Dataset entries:
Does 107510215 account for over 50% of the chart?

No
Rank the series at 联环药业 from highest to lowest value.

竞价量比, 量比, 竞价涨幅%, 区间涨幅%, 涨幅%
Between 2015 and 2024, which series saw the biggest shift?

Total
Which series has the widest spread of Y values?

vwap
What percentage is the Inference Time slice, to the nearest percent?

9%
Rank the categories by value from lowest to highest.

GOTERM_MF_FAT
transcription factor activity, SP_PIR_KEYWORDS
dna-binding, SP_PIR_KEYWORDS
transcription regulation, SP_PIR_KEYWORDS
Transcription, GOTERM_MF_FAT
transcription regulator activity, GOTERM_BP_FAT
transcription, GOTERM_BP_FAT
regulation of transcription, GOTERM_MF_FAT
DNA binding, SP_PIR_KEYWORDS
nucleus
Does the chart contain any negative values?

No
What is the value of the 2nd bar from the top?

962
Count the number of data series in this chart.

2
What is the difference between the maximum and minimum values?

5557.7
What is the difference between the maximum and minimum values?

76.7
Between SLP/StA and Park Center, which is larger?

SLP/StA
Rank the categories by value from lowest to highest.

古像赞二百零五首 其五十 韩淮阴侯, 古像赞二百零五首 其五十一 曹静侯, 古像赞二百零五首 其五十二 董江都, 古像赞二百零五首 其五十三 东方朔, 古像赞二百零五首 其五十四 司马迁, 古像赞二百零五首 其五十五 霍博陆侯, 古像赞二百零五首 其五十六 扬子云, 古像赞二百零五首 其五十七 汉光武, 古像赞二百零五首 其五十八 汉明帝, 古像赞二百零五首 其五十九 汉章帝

### What you are asked to do
Copy every line of the rows above that contains the word "values", matching case exactly.

### Answer to the exercise
Which series has the widest spread of Y values?
Does the chart contain any negative values?
What is the difference between the maximum and minimum values?
What is the difference between the maximum and minimum values?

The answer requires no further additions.